The Department of Energy at one point suggested that the origin of the imbalance was linked to problems at the hydroelectric Yacyretá Dam, on the Paraná River, and the Salto Grande Dam on the Uruguay River between Argentina and Uruguay. Yacyretá’s electricity is shared by Paraguay and Argentina.
According to this account, the entire grid shut down due to a malfunction at Yacyretá, followed by the shutdown of generation in Salto Grande, leading to a chain reaction along the SADI grid.
In recent decades, there have been many warnings in Argentina of the lack of proper maintenance and investment in the electrical grid. Despite substantial subsidies to firms and massive increases in electricity prices, needed investments have not taken place.
The Yacyretá Hydroelectric Dam, at the center of the current catastrophe, is illustrative of this crisis.
While the Yacyretá Dam may not have been the source of the blackout, it is in urgent need of repair. In May of this year, Ricardo Colombi, governor of Corrientes Province, issued a serious warning: “Due to lack of maintenance, the [Yacyretá] dam has already lost some of its defenses; two of its turbines have been shut down and the others are operating at 75% capacity.”
Colombi also warned of the cracks in the dam. Beyond the resulting blackout from a rupture of Yacyretá, he sounded the alarm that the collapse of the Yacyretá Dam would affect “half the country,” putting the lives “of millions” in danger.
Calling for emergency measures to repair Yacyretá, Colombi warned of the consequences of its rupture: “The enormous amount of water that would flow would wipe out in minutes the cities of Resistencia and Corrientes, and also the cities of Santa Fé and Paraná; not to mention the other cities that are on the margins of the river including the entire Paraná Delta and the Federal Capital” (the city of Buenos Aires is 600 miles south of Yacyretá).
There have been many warnings in Argentina of the lack of proper maintenance and investment in the electrical grid over the last 30 years. Despite substantial subsidies to firms and massive increases in electricity prices, needed investments have not taken place, and in many cases have been siphoned off through a network of graft and corruption.
Furthermore, true to their pro-business approach and general level of capitalist corruption, successive Argentine governments have taken a hand-off approach when it comes to policing the utilities and protecting their profits. Yacyretá is no exception.
From the time construction began in 1983, during the Videla military dictatorship, until its opening in 1998, Yacyretá has been a legendary case study of the corruption and cronyism that characterizes Argentine capitalism. Included in this web has been the Macri family itself, through its various holding companies, which have profited from Yacyretá contracts, according to a 2018 investigation published in Primera Hora, city of Misiones’ daily newspaper.
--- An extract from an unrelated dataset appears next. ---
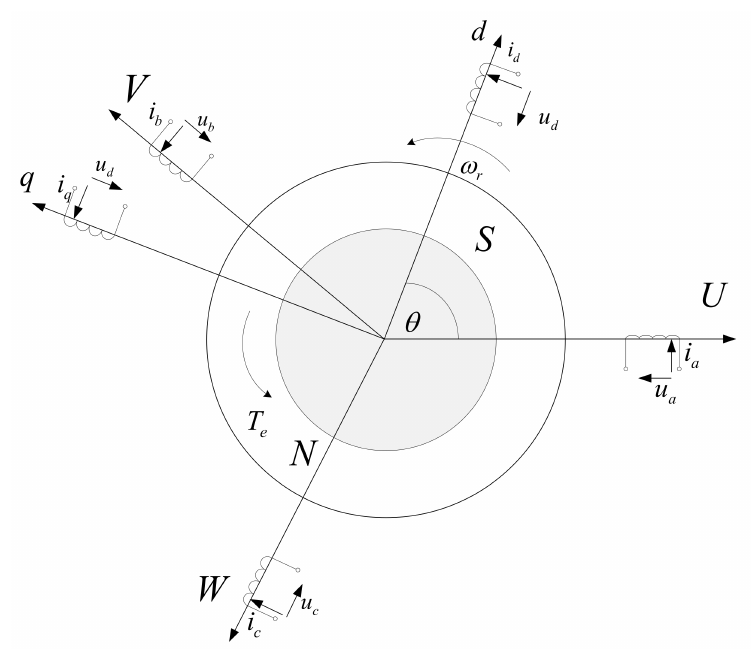
Figure 2. AC servo motor physical model of SPMSM in a plane coordinate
In 2016, as part of its program of “shock therapy,” the Macri administration announced increases in the price of energy, transportation, and water of between 200 and 500 percent. In reality, however, as the bills came in the mail, the actual hikes in many cases exceeded 1,000 percent. These tarifazos provoked mass popular protests. The tariff hikes were repeated in 2017 and 2018.
As a result of the collapsing electrical infrastructure, the number of brownouts and blackouts across Argentina has increased annually, particularly during the summers. Adding to the human cost of the blackouts are cuts in water supplies for many communities, as electrically operated pumping stations shut down.
The Argentine working class, in the face of these and other attacks on its living conditions, is more and more at the edge of a massive popular explosion.